**To do**. Retype only the stretch of lines that starts with the line containing "wrist: (943, 715)" and ends with the last line of the records, both included, exactly.

+++ Material to process

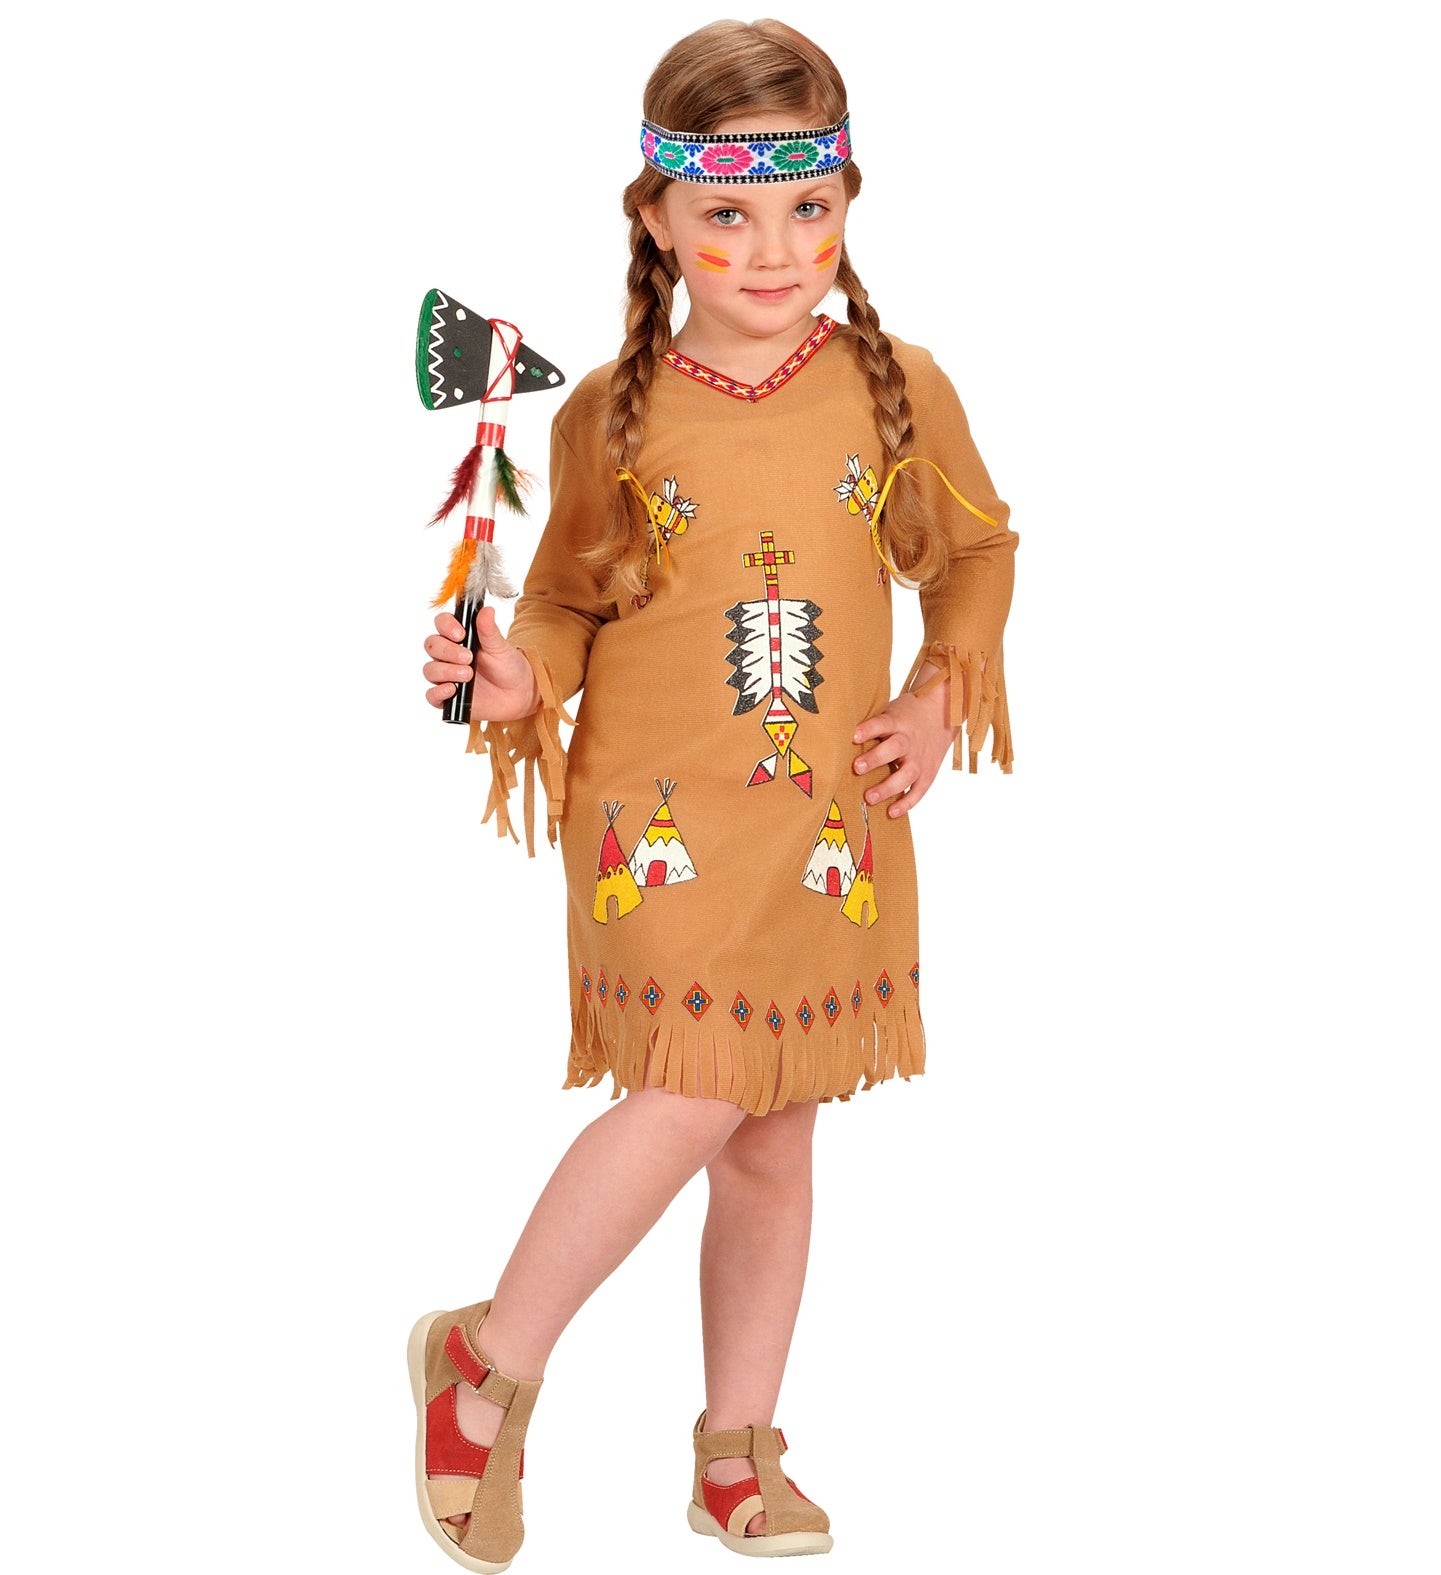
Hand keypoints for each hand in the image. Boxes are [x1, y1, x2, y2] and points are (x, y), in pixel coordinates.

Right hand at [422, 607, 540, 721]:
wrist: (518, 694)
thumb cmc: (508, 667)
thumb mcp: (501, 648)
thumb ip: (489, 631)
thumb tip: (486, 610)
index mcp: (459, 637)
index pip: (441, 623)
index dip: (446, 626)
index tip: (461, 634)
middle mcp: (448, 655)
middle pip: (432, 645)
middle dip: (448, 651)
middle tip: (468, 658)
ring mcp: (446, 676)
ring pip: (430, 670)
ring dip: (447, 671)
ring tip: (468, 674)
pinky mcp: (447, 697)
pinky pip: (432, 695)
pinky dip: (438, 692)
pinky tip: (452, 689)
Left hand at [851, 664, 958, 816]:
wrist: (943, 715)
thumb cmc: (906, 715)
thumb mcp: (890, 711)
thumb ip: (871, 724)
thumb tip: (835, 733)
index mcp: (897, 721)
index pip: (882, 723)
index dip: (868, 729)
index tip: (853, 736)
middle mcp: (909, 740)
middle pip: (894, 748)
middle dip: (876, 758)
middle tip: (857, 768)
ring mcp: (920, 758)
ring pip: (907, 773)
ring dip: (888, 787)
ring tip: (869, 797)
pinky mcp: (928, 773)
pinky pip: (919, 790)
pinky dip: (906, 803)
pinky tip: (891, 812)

++++++

**Answer to the problem**.
wrist: (943, 715)
thumb cmc: (906, 715)
thumb mcp: (890, 711)
thumb ip: (871, 724)
thumb tip: (835, 733)
index mcp: (897, 721)
index pip: (882, 723)
index dip: (868, 729)
index tip: (853, 736)
middle mcp: (909, 740)
middle pip: (894, 748)
middle dip: (876, 758)
middle tip: (857, 768)
ring mcp: (920, 758)
ring pip: (907, 773)
ring dip: (888, 787)
ring tip: (869, 797)
pinky mcp: (928, 773)
pinky pip: (919, 790)
pinky dip: (906, 803)
pinky tip: (891, 812)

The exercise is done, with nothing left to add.